Dataset content
══════════════════════════════
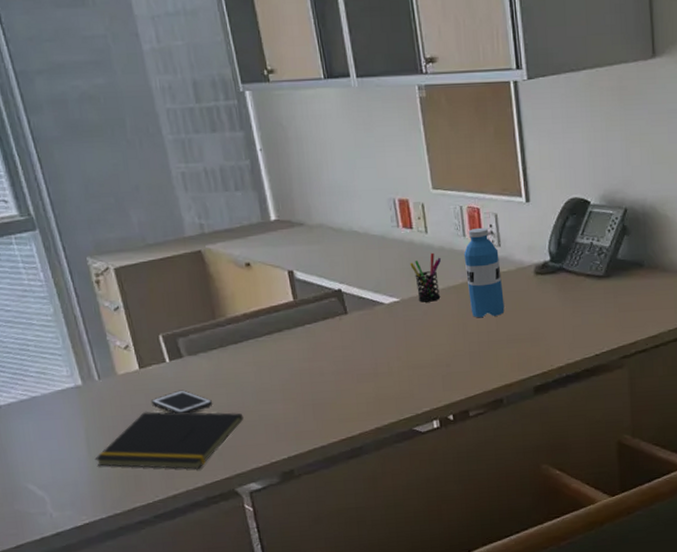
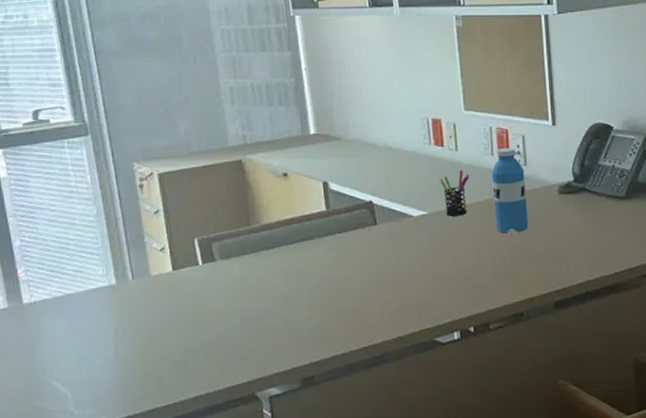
notepad: present [94,411,244,470] -> none [120,312,269,373]
cell phone: present [150,390,213,414] -> none [180,292,241,317]

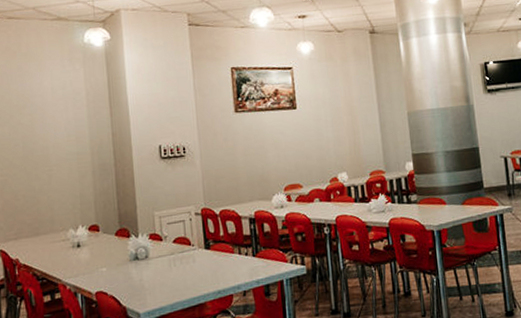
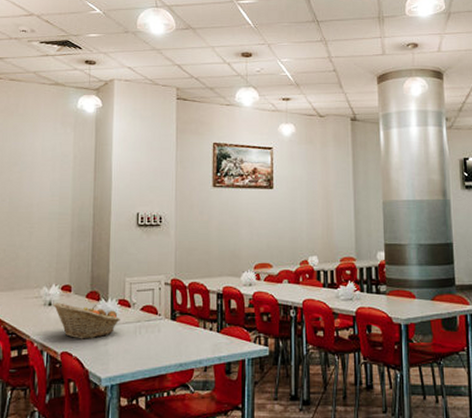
fruit basket: none [81,242,153,278] -> present [53,303,120,339]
══════════════════════════════
Your assignment
Your reply should hold only the lines running from the one with "cell phone: present" to the end of the data above, set down exactly, pictures omitted.

Expected answer
cell phone: present [150,390,213,414] -> none [180,292,241,317]

fruit basket: none [81,242,153,278] -> present [53,303,120,339]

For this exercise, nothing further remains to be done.